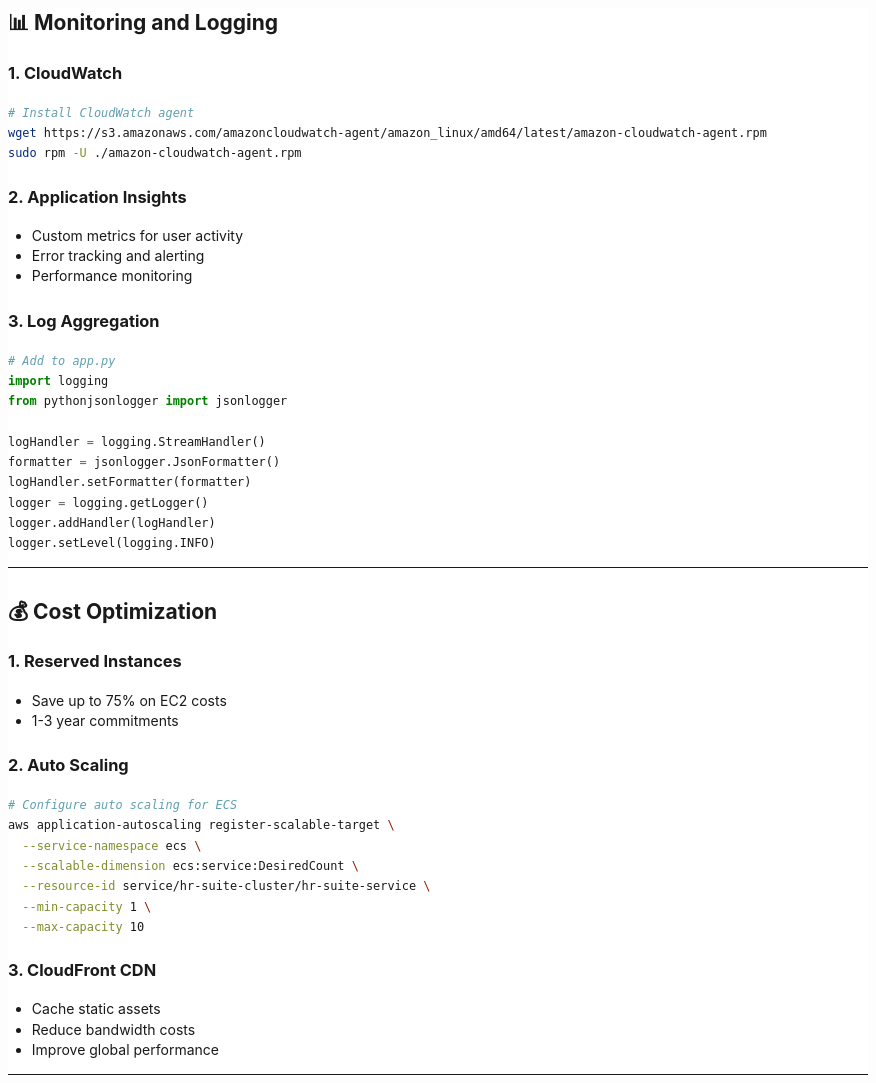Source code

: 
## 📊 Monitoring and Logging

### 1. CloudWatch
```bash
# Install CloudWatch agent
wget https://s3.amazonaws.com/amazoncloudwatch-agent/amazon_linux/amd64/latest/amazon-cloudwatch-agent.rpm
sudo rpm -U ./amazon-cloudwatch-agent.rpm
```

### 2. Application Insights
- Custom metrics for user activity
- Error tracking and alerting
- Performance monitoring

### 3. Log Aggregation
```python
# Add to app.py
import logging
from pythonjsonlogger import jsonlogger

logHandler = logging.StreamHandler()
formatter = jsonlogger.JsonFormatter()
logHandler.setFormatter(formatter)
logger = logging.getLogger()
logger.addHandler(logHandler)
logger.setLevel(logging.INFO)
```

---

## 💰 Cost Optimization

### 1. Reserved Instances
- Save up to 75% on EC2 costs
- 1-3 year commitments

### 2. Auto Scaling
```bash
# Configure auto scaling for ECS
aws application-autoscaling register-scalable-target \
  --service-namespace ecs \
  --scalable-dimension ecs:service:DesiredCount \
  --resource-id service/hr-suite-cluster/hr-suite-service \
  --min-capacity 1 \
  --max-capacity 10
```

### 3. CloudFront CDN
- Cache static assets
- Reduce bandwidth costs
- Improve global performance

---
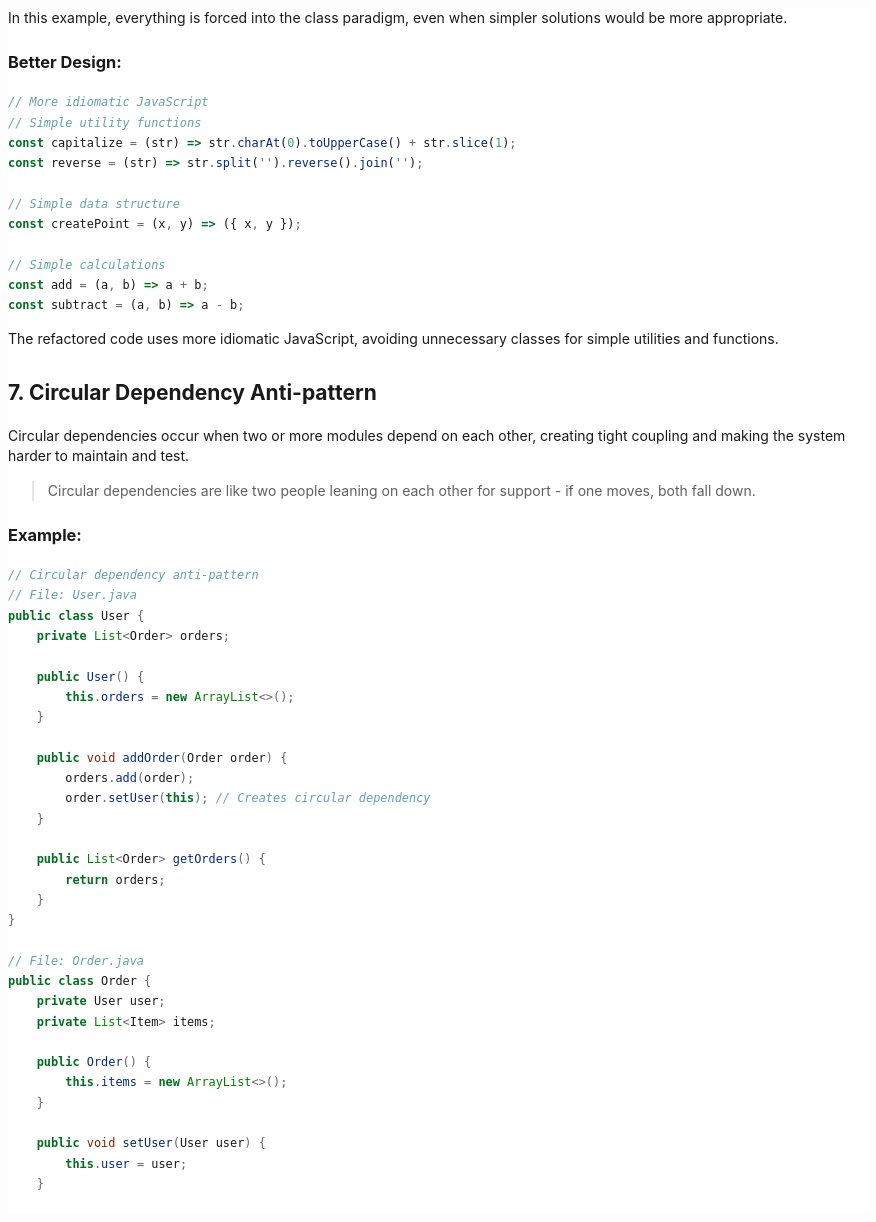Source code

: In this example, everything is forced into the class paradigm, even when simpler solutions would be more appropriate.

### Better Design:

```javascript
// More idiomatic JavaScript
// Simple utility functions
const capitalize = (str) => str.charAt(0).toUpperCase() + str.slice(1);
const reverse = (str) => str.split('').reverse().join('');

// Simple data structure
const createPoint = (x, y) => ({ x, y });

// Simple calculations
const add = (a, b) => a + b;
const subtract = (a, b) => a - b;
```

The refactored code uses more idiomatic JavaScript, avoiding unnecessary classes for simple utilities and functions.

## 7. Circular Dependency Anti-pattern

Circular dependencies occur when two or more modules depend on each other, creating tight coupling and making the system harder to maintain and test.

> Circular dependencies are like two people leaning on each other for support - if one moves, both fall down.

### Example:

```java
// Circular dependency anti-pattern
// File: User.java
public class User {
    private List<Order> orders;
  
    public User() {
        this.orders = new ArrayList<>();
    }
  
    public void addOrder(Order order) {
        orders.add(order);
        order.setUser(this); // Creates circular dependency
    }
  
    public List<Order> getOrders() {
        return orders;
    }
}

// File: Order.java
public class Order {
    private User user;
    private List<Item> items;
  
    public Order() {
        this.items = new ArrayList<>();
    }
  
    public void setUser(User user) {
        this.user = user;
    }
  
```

...

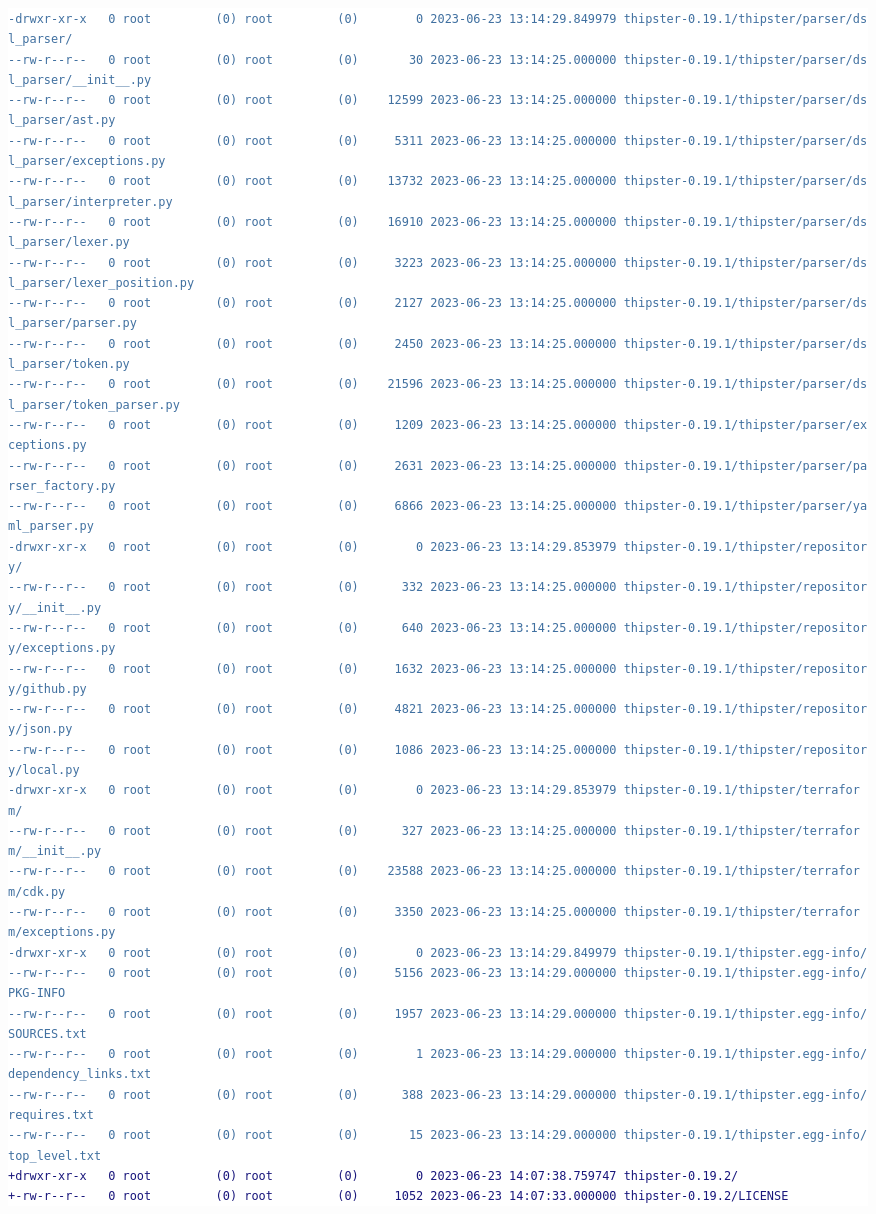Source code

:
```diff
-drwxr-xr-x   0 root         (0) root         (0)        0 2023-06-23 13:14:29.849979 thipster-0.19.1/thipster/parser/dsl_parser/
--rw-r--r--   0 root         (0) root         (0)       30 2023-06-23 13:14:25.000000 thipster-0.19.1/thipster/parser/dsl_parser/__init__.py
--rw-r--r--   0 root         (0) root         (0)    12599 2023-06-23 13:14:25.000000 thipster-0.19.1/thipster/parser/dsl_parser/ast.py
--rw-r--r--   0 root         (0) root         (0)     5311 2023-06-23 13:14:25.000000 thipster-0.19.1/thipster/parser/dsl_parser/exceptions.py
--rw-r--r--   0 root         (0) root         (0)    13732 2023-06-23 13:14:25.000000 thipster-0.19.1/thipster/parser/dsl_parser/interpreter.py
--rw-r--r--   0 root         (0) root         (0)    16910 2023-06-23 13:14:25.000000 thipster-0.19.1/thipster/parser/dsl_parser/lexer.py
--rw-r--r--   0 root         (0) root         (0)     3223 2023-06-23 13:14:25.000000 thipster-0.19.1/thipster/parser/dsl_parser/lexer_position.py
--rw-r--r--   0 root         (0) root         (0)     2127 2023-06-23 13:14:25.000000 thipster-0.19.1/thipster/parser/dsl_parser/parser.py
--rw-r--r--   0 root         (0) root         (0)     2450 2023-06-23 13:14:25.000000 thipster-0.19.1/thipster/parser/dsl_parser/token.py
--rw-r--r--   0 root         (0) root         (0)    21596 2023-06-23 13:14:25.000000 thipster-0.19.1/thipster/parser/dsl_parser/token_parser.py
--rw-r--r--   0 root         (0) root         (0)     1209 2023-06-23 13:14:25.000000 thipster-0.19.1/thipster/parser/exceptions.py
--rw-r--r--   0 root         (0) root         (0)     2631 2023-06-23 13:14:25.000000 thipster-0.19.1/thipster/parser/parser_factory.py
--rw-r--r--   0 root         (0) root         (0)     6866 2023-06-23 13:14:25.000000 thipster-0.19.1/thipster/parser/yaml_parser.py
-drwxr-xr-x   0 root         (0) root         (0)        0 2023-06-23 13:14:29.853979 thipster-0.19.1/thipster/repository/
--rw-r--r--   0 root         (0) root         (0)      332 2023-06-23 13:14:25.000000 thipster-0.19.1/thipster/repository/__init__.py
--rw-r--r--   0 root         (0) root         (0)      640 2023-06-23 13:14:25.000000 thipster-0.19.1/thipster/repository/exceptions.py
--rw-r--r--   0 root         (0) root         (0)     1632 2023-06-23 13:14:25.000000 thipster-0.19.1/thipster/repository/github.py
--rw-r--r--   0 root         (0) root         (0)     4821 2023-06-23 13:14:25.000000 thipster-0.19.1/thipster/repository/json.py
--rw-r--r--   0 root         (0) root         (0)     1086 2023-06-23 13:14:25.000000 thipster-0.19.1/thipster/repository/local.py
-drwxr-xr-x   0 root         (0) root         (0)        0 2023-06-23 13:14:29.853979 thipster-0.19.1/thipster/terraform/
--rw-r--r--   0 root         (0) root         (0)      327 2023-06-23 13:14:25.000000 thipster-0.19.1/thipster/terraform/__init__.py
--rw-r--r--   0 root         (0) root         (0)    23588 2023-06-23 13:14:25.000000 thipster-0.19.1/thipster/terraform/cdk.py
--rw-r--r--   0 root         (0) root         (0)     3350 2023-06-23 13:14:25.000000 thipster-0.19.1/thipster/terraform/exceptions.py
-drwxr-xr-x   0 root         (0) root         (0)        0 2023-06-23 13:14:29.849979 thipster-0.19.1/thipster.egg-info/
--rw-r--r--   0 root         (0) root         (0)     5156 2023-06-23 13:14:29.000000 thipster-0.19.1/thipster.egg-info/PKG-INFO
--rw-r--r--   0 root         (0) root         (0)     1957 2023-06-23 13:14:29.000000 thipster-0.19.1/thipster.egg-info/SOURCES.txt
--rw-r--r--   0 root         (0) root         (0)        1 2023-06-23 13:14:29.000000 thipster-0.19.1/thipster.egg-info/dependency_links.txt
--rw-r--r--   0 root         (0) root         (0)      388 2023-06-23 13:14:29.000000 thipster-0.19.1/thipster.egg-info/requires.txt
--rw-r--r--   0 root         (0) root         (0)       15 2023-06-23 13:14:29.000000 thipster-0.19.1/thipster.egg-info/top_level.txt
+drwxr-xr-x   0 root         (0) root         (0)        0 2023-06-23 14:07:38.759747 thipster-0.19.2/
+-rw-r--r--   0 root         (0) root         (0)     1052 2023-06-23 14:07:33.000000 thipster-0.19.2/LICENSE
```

==

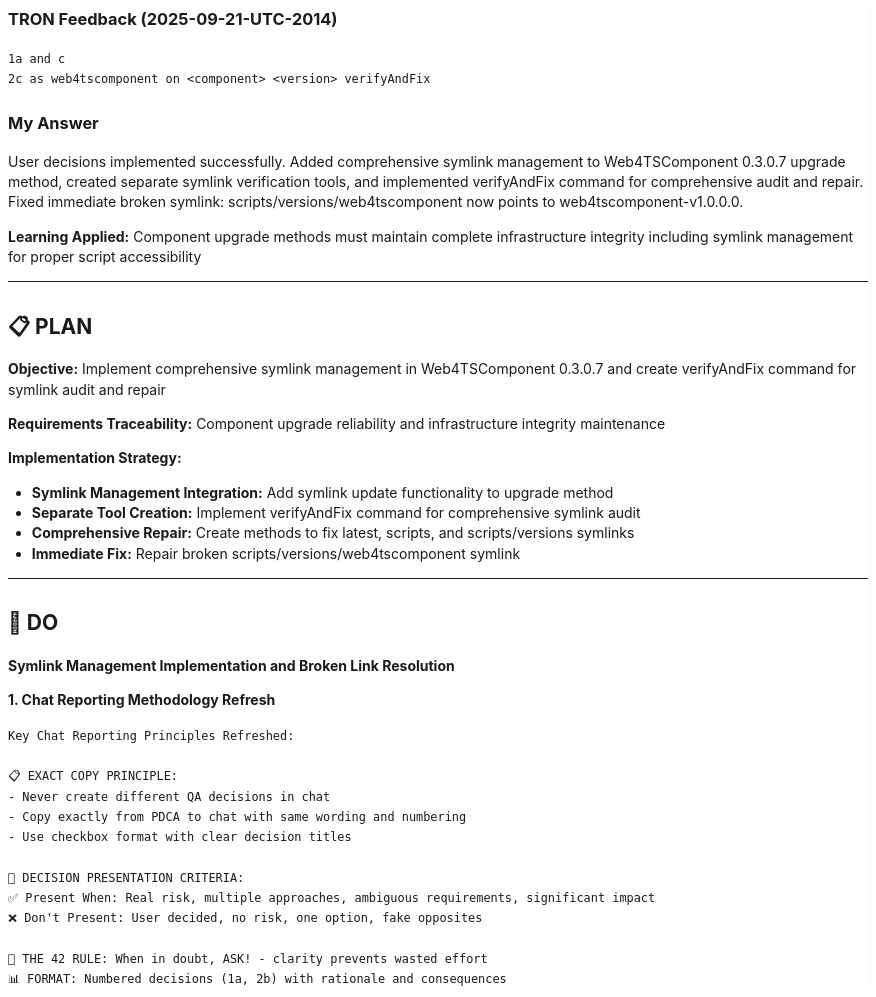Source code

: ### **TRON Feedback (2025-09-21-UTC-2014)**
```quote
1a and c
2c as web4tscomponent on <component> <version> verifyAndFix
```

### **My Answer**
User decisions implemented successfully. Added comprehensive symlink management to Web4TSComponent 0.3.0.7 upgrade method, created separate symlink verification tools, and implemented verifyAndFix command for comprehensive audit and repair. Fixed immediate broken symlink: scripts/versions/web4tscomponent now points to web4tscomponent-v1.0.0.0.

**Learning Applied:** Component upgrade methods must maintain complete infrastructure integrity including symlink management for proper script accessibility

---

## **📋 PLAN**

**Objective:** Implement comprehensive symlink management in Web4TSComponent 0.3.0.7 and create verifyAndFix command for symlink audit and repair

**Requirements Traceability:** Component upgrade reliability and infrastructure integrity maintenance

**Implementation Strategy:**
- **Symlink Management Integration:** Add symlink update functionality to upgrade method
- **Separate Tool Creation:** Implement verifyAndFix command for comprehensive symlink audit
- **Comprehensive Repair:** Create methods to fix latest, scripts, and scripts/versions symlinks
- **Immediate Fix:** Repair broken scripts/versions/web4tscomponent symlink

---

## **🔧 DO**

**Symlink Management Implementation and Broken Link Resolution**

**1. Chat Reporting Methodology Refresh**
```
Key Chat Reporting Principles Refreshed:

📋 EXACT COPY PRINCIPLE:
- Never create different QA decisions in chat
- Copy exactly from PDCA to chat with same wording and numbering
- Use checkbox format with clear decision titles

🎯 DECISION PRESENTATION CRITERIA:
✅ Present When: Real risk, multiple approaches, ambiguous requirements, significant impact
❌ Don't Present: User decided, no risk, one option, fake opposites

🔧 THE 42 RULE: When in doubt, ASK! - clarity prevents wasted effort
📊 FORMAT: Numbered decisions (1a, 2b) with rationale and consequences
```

## What to do
Reproduce exactly the lines above from the line with "- **Separate Tool" to the line with "Broken Link Resolution**", including both, and add nothing.

## Expected answer
- **Separate Tool Creation:** Implement verifyAndFix command for comprehensive symlink audit
- **Comprehensive Repair:** Create methods to fix latest, scripts, and scripts/versions symlinks
- **Immediate Fix:** Repair broken scripts/versions/web4tscomponent symlink

---

## **🔧 DO**

**Symlink Management Implementation and Broken Link Resolution**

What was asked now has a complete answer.